On Tuesday, Oct. 14, he brings his passion for innovation to the Lied Center where he will be a guest speaker in the E.N. Thompson Forum on World Issues and its “The Creative World” series of lectures that will focus on how creativity can positively change our culture and the world.

Mechanical and Materials Engineering Professor Shane Farritor, who earned Master’s and doctoral degrees from MIT in the 1990s, will give a “pretalk” at 6:30 p.m. in the Lied Center’s Steinhart Room before Gershenfeld’s presentation at 7 p.m. in the main auditorium.

Gershenfeld’s class – “How to Make Almost Anything” – is one of the most popular on the MIT campus and has been a springboard for Gershenfeld’s work to create fabrication laboratories across the world.

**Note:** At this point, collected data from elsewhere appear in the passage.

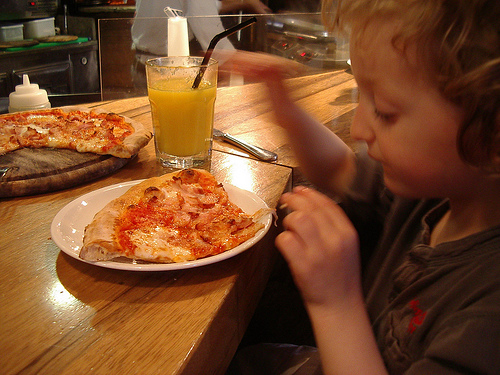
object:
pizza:
[79, 169, 280, 269]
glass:
[142, 52, 224, 181]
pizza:
[0, 106, 151, 160]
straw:
[193, 17, 260, 87]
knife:
[212, 127, 280, 163]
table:
[0, 69, 371, 374]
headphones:
[455, 114, 498, 169]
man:
[131, 1, 307, 80]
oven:
[265, 16, 356, 66]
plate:
[50, 176, 274, 273]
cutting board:
[0, 145, 134, 200]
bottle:
[7, 72, 52, 116]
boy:
[217, 0, 500, 374]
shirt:
[280, 144, 499, 375]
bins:
[22, 16, 56, 39]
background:
[0, 0, 351, 117]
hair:
[316, 0, 499, 137]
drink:
[146, 73, 217, 157]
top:
[14, 72, 40, 95]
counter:
[0, 38, 100, 56]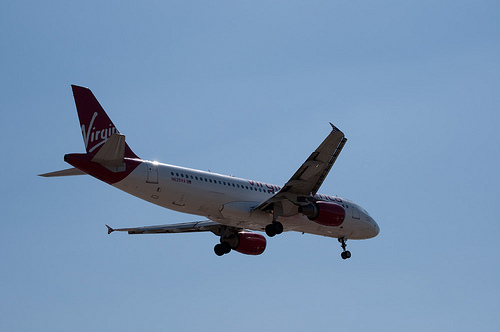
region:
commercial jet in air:
[23, 75, 375, 295]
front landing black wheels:
[330, 245, 350, 261]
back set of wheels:
[263, 222, 288, 239]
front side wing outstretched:
[293, 119, 365, 194]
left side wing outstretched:
[93, 220, 209, 240]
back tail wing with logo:
[66, 73, 152, 167]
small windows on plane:
[163, 166, 206, 183]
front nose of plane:
[352, 207, 386, 251]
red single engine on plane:
[234, 229, 271, 263]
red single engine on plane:
[308, 194, 345, 235]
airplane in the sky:
[21, 65, 380, 282]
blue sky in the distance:
[409, 30, 488, 308]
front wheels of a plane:
[329, 244, 365, 264]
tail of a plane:
[50, 73, 130, 160]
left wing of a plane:
[102, 219, 229, 241]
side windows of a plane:
[167, 165, 276, 193]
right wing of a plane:
[245, 106, 352, 220]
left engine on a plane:
[220, 223, 269, 264]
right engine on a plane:
[295, 190, 354, 234]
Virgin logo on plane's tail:
[70, 108, 120, 150]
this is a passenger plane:
[20, 34, 444, 285]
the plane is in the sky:
[20, 27, 452, 311]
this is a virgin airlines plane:
[15, 21, 469, 296]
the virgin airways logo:
[35, 62, 166, 226]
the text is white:
[32, 50, 149, 242]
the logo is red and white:
[24, 25, 224, 277]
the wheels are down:
[17, 41, 457, 322]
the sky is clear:
[211, 70, 289, 125]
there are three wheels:
[5, 44, 469, 312]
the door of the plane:
[131, 137, 168, 204]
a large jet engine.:
[216, 210, 271, 268]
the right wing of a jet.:
[253, 120, 351, 220]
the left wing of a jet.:
[95, 199, 275, 260]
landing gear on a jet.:
[326, 239, 364, 268]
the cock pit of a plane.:
[344, 199, 404, 243]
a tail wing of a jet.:
[75, 59, 134, 156]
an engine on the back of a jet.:
[49, 136, 101, 171]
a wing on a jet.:
[16, 166, 83, 198]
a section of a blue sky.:
[404, 71, 431, 89]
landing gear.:
[206, 239, 234, 271]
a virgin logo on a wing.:
[77, 68, 147, 156]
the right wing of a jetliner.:
[253, 113, 358, 217]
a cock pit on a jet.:
[343, 180, 391, 253]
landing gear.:
[201, 224, 247, 272]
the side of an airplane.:
[164, 157, 352, 213]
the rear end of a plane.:
[53, 146, 97, 173]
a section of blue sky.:
[391, 49, 451, 97]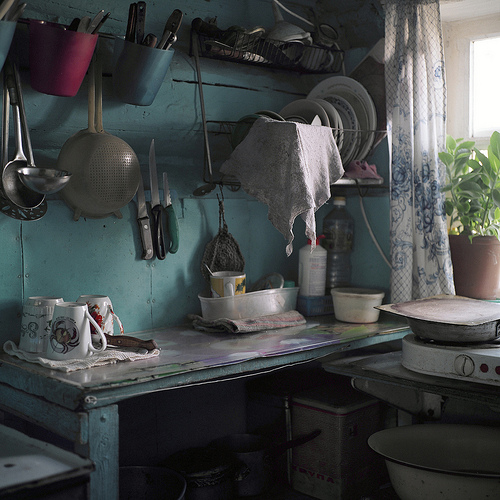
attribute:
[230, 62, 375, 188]
plates — close, white, round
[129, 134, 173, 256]
knifes — long, grey, black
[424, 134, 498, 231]
plant — green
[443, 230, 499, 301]
pot — round, brown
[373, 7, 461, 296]
curtain — white, blue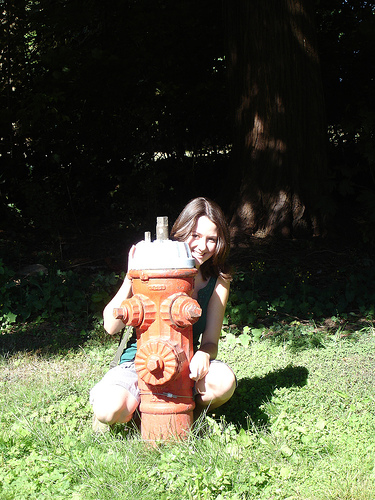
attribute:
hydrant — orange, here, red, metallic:
[110, 215, 203, 446]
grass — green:
[2, 281, 371, 499]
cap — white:
[129, 216, 198, 274]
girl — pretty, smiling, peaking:
[88, 193, 240, 435]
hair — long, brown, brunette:
[170, 196, 235, 285]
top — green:
[119, 268, 220, 362]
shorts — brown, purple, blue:
[110, 351, 215, 399]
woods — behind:
[3, 2, 374, 277]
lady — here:
[88, 194, 240, 436]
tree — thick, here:
[76, 2, 342, 253]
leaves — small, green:
[0, 0, 370, 180]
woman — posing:
[88, 197, 238, 438]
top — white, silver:
[126, 215, 194, 271]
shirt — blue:
[116, 271, 219, 364]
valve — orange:
[133, 339, 182, 392]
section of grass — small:
[35, 392, 262, 478]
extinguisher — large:
[114, 213, 203, 446]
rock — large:
[17, 263, 49, 279]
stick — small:
[251, 307, 303, 339]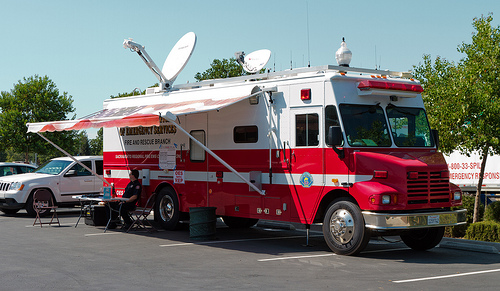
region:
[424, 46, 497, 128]
The tree is leafy.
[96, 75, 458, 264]
The truck is white and red.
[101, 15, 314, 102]
The dishes are on the truck.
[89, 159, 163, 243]
The man is sitting.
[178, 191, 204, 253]
The trash is green.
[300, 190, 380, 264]
The tire is black.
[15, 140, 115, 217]
The car is white.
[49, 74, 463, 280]
The truck is parked.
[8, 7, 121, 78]
The sky is clear.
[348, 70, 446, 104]
The light is red.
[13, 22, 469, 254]
red ambulance parked in lot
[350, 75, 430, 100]
emergency lights on front of truck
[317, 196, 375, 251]
black front tire of a truck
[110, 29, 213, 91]
satellite dish on an ambulance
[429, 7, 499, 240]
green tree by parking lot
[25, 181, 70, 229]
chair in a parking lot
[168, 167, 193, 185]
sign on an ambulance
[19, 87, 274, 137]
awning along side of ambulance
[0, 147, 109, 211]
white car parked in a lot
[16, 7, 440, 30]
blue sky in the distance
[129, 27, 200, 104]
a white dish receiver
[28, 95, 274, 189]
a red and white canopy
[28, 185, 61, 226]
a folding chair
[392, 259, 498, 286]
a long white line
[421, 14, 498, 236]
a tall green tree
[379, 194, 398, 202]
a headlight of a truck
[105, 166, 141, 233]
a man sitting in a chair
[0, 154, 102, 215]
a white suv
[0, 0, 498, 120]
a clear blue sky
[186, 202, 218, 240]
a small black trashcan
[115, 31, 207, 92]
The dish is white.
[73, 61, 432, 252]
The truck is red and white.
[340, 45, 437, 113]
The light is red.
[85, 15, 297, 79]
Two dishes are on the truck.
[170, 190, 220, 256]
The trash is green.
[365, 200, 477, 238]
The bumper is metal.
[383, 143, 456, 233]
The grill is red.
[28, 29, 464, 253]
big, red and white truck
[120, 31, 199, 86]
large white satellite on truck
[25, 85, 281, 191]
awning on side of truck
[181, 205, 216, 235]
dark container next to truck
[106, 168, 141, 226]
man sitting under awning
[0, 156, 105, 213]
white care behind truck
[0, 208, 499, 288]
clean, gray concrete ground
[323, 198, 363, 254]
front wheel of truck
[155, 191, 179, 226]
back wheel of truck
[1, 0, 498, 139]
blue, cloudless sky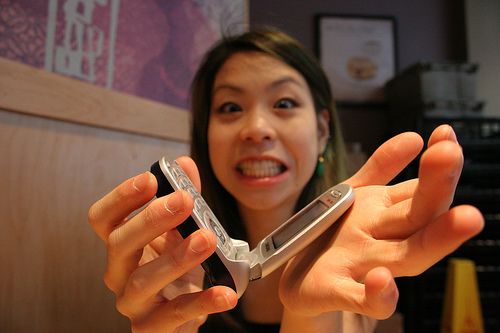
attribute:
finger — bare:
[84, 173, 156, 244]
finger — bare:
[339, 145, 489, 302]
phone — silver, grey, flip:
[149, 152, 353, 304]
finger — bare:
[384, 105, 484, 276]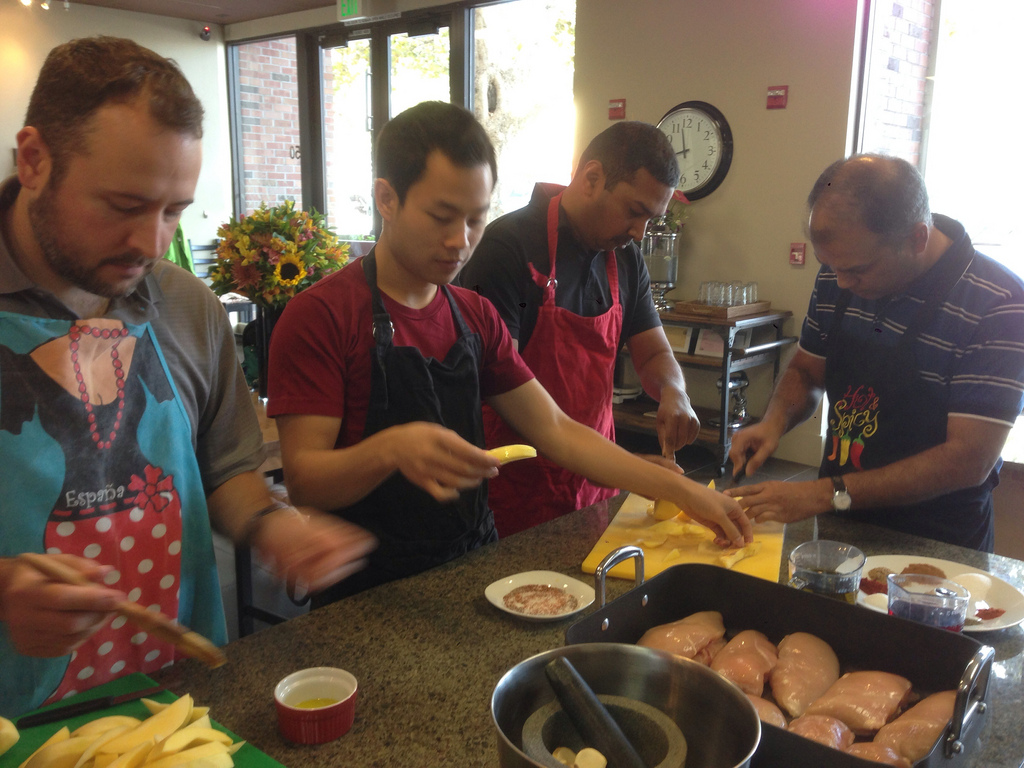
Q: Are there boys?
A: No, there are no boys.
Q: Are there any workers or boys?
A: No, there are no boys or workers.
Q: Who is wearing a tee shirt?
A: The man is wearing a tee shirt.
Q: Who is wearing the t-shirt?
A: The man is wearing a tee shirt.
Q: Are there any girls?
A: No, there are no girls.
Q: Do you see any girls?
A: No, there are no girls.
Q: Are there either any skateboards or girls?
A: No, there are no girls or skateboards.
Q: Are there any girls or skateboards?
A: No, there are no girls or skateboards.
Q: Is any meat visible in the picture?
A: Yes, there is meat.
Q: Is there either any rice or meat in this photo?
A: Yes, there is meat.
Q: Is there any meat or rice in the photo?
A: Yes, there is meat.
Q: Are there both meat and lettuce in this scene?
A: No, there is meat but no lettuce.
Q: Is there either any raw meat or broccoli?
A: Yes, there is raw meat.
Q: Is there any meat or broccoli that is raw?
A: Yes, the meat is raw.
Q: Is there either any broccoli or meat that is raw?
A: Yes, the meat is raw.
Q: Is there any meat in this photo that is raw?
A: Yes, there is raw meat.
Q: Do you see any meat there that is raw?
A: Yes, there is meat that is raw.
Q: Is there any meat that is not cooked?
A: Yes, there is raw meat.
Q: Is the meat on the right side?
A: Yes, the meat is on the right of the image.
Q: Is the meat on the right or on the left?
A: The meat is on the right of the image.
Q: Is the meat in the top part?
A: No, the meat is in the bottom of the image.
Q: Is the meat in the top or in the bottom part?
A: The meat is in the bottom of the image.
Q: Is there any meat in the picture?
A: Yes, there is meat.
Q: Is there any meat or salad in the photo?
A: Yes, there is meat.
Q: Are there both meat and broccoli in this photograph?
A: No, there is meat but no broccoli.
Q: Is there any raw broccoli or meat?
A: Yes, there is raw meat.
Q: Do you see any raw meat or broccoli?
A: Yes, there is raw meat.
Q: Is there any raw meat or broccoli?
A: Yes, there is raw meat.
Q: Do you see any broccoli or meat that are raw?
A: Yes, the meat is raw.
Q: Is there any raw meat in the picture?
A: Yes, there is raw meat.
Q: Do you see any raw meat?
A: Yes, there is raw meat.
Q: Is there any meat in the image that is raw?
A: Yes, there is meat that is raw.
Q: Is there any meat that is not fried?
A: Yes, there is raw meat.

Farritor said Gershenfeld’s work is “off-the-charts cool” and said his advocacy of shops that give students access to fabrication machinery and tools is resonating beyond the academic world.

“He’s become sort of an evangelist for these fab labs,” Farritor said. “He’s trying to build them all across the world, take them in to developing countries where he can help people move up the chain to sustain their way.”

Farritor, who was involved in the workshop movement at MIT, is hoping it will catch on at UNL with the construction of the Nebraska Innovation Studio – a maker space on Innovation Campus (in the former 4-H Building).

“They talked to us about Nebraska Innovation Studio, and about how we could connect it to the E.N. Thompson theme for this year,” Farritor said. “We’re building energy around Innovation Studio and I think this is going to help us build on what we’re trying to do over there.”